I do know that somewhere along this path I will find a new Kristy. She will eventually emerge from this nightmare a better, stronger person. I asked my counselor what would happen if I didn't like who emerged. He answered with a grin, "You can just change her!" That's a neat thought!

Nick's trip to Birmingham was yesterday. I sent out a full run down in an email update earlier this afternoon. If by chance you didn't get that email, comment here with your email address and I will add you to my list.

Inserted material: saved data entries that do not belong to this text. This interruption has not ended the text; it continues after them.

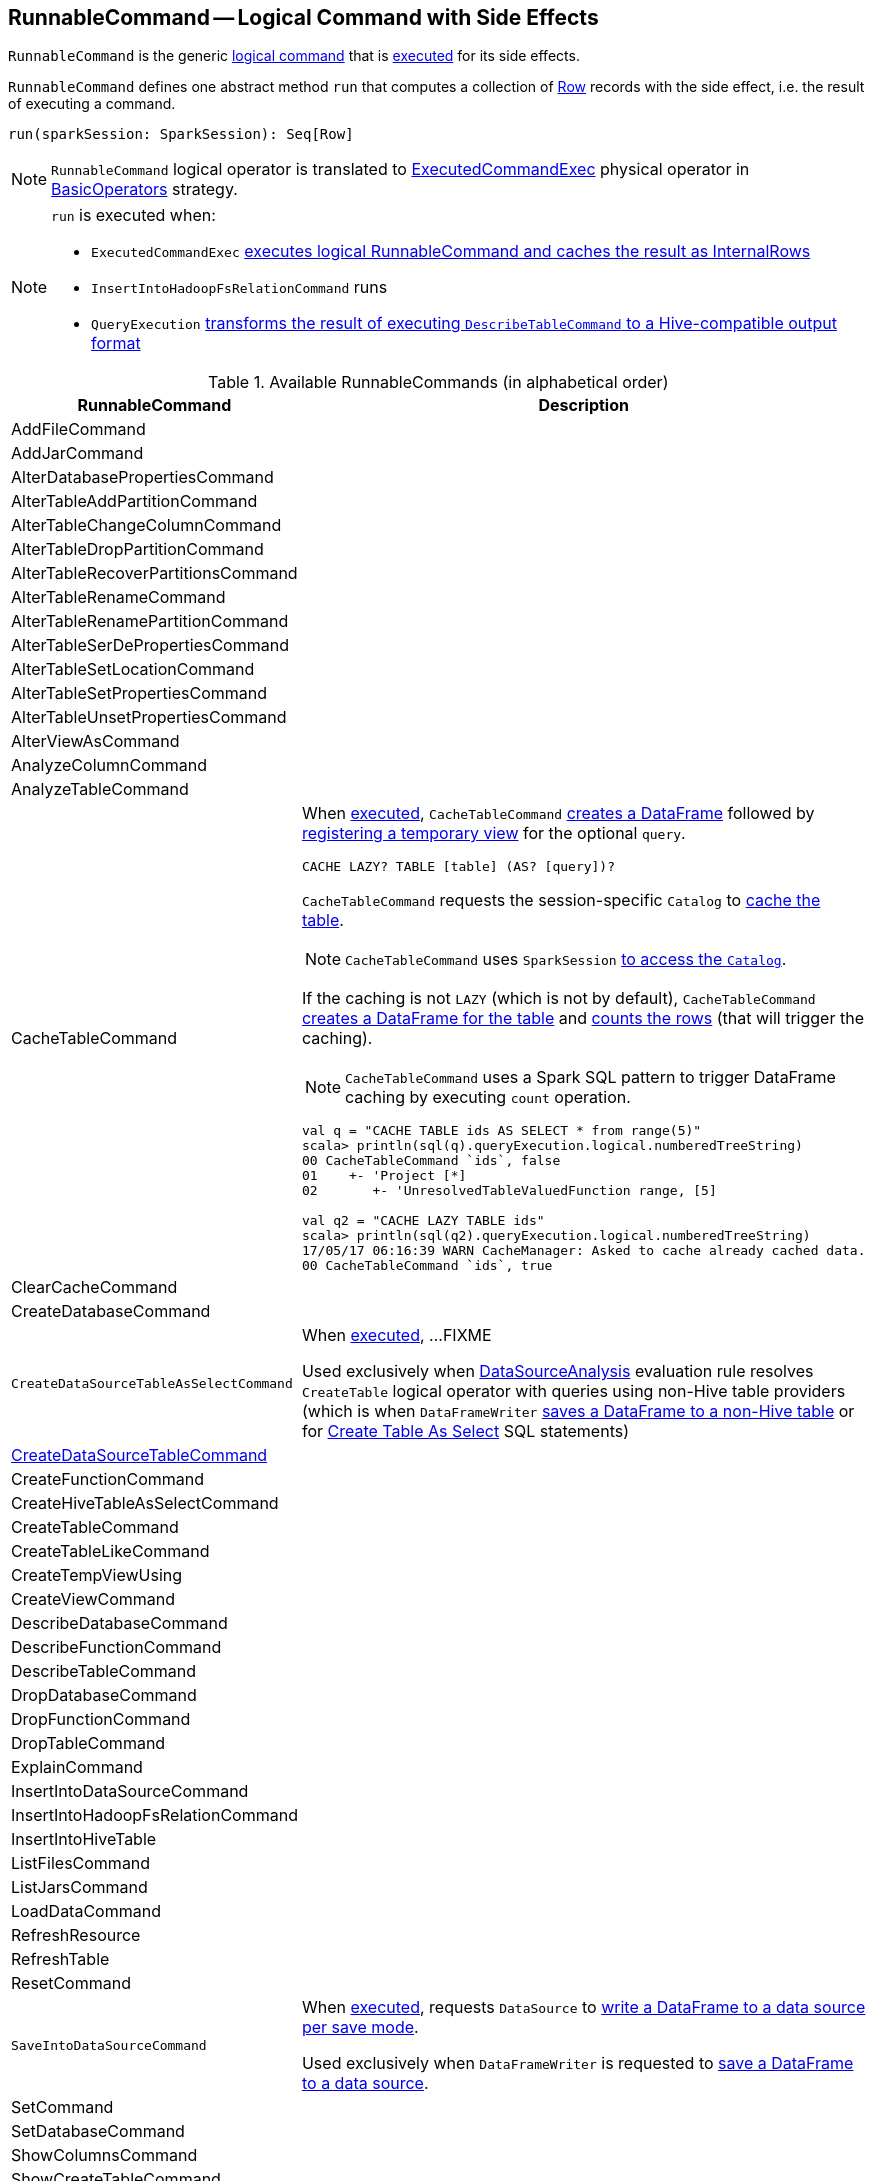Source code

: == [[RunnableCommand]] RunnableCommand -- Logical Command with Side Effects

`RunnableCommand` is the generic link:spark-sql-LogicalPlan.adoc#Command[logical command] that is <<run, executed>> for its side effects.

[[contract]]
[[run]]
`RunnableCommand` defines one abstract method `run` that computes a collection of link:spark-sql-Row.adoc[Row] records with the side effect, i.e. the result of executing a command.

[source, scala]
----
run(sparkSession: SparkSession): Seq[Row]
----

NOTE: `RunnableCommand` logical operator is translated to link:spark-sql-SparkPlan-ExecutedCommandExec.adoc[ExecutedCommandExec] physical operator in link:spark-sql-SparkStrategy-BasicOperators.adoc#RunnableCommand[BasicOperators] strategy.

[NOTE]
====
`run` is executed when:

* `ExecutedCommandExec` link:spark-sql-SparkPlan-ExecutedCommandExec.adoc#sideEffectResult[executes logical RunnableCommand and caches the result as InternalRows]
* `InsertIntoHadoopFsRelationCommand` runs
* `QueryExecution` link:spark-sql-QueryExecution.adoc#hiveResultString[transforms the result of executing `DescribeTableCommand` to a Hive-compatible output format]
====

[[available-commands]]
.Available RunnableCommands (in alphabetical order)
[width="100%",cols="1,2",options="header"]
|===
| RunnableCommand
| Description

| AddFileCommand
|

| AddJarCommand
|

| AlterDatabasePropertiesCommand
|

| AlterTableAddPartitionCommand
|

| AlterTableChangeColumnCommand
|

| AlterTableDropPartitionCommand
|

| AlterTableRecoverPartitionsCommand
|

| AlterTableRenameCommand
|

| AlterTableRenamePartitionCommand
|

| AlterTableSerDePropertiesCommand
|

| AlterTableSetLocationCommand
|

| AlterTableSetPropertiesCommand
|

| AlterTableUnsetPropertiesCommand
|

| AlterViewAsCommand
|

| AnalyzeColumnCommand
|

| AnalyzeTableCommand
|

| [[CacheTableCommand]] CacheTableCommand
a| When <<run, executed>>, `CacheTableCommand` link:spark-sql-Dataset.adoc#ofRows[creates a DataFrame] followed by link:spark-sql-dataset-operators.adoc#createTempView[registering a temporary view] for the optional `query`.

[source, scala]
----
CACHE LAZY? TABLE [table] (AS? [query])?
----

`CacheTableCommand` requests the session-specific `Catalog` to link:spark-sql-Catalog.adoc#cacheTable[cache the table].

NOTE: `CacheTableCommand` uses `SparkSession` link:spark-sql-SparkSession.adoc#catalog[to access the `Catalog`].

If the caching is not `LAZY` (which is not by default), `CacheTableCommand` link:spark-sql-SparkSession.adoc#table[creates a DataFrame for the table] and link:spark-sql-dataset-operators.adoc#count[counts the rows] (that will trigger the caching).

NOTE: `CacheTableCommand` uses a Spark SQL pattern to trigger DataFrame caching by executing `count` operation.

[source, scala]
----
val q = "CACHE TABLE ids AS SELECT * from range(5)"
scala> println(sql(q).queryExecution.logical.numberedTreeString)
00 CacheTableCommand `ids`, false
01    +- 'Project [*]
02       +- 'UnresolvedTableValuedFunction range, [5]

// ids table is already cached but let's use it anyway (and see what happens)
val q2 = "CACHE LAZY TABLE ids"
scala> println(sql(q2).queryExecution.logical.numberedTreeString)
17/05/17 06:16:39 WARN CacheManager: Asked to cache already cached data.
00 CacheTableCommand `ids`, true
----

| ClearCacheCommand
|

| CreateDatabaseCommand
|

| [[CreateDataSourceTableAsSelectCommand]] `CreateDataSourceTableAsSelectCommand`
| When <<run, executed>>, ...FIXME

Used exclusively when link:spark-sql-SessionState.adoc#DataSourceAnalysis[DataSourceAnalysis] evaluation rule resolves `CreateTable` logical operator with queries using non-Hive table providers (which is when `DataFrameWriter` link:spark-sql-DataFrameWriter.adoc#saveAsTable[saves a DataFrame to a non-Hive table] or for link:spark-sql-SparkSqlAstBuilder.adoc#visitCreateTable[Create Table As Select] SQL statements)

| link:spark-sql-LogicalPlan-RunnableCommand-CreateDataSourceTableCommand.adoc[CreateDataSourceTableCommand]
|

| CreateFunctionCommand
|

| CreateHiveTableAsSelectCommand
|

| CreateTableCommand
|

| CreateTableLikeCommand
|

| CreateTempViewUsing
|

| CreateViewCommand
|

| DescribeDatabaseCommand
|

| DescribeFunctionCommand
|

| [[DescribeTableCommand]] DescribeTableCommand
|

| DropDatabaseCommand
|

| DropFunctionCommand
|

| DropTableCommand
|

| ExplainCommand
|

| InsertIntoDataSourceCommand
|

| InsertIntoHadoopFsRelationCommand
|

| InsertIntoHiveTable
|

| ListFilesCommand
|

| ListJarsCommand
|

| LoadDataCommand
|

| RefreshResource
|

| RefreshTable
|

| ResetCommand
|

| [[SaveIntoDataSourceCommand]] `SaveIntoDataSourceCommand`
| When <<run, executed>>, requests `DataSource` to link:spark-sql-DataSource.adoc#write[write a DataFrame to a data source per save mode].

Used exclusively when `DataFrameWriter` is requested to link:spark-sql-DataFrameWriter.adoc#save[save a DataFrame to a data source].

| [[SetCommand]] SetCommand
|

| SetDatabaseCommand
|

| ShowColumnsCommand
|

| ShowCreateTableCommand
|

| ShowDatabasesCommand
|

| ShowFunctionsCommand
|

| ShowPartitionsCommand
|

| ShowTablePropertiesCommand
|

| ShowTablesCommand
|

| StreamingExplainCommand
|

| TruncateTableCommand
|

| UncacheTableCommand
|
|===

Emotionally, yesterday was TOUGH. I am so glad it is finished. I am trying to be glad for the good news we got and that the bad news wasn't worse. I think the depression is affecting how I feel about yesterday. It's hard for me to focus on the good, and the bad seems so big and scary.

Things certainly are not finished with Nick, but I guess they won't ever be until God calls him home. Nick is doing well and seems to be handling every thing very well.

Kacie still has tough moments, but who wouldn't. We handle them when they come up and try to move past it.

Taking one day at a time seems to be the best choice. Of course it usually is. I know I don't like who I was becoming with the depression prior to beginning treatment. I want to get well. I want to recover from this grief that I still worry (a little bit) will consume me. I want the kids to move past their grief and be able to laugh about memories of their dad, instead of cry. I want to be able to remember Keith with laughter instead of tears. He was so full of laughter. His sense of humor was one of the first things I fell in love with. I know that I am getting better, because I have a sense of "want to" now. I didn't three weeks ago.

I know it takes time. I have had lots of folks who have walked this path of grief tell me it simply takes time. Time, time, time.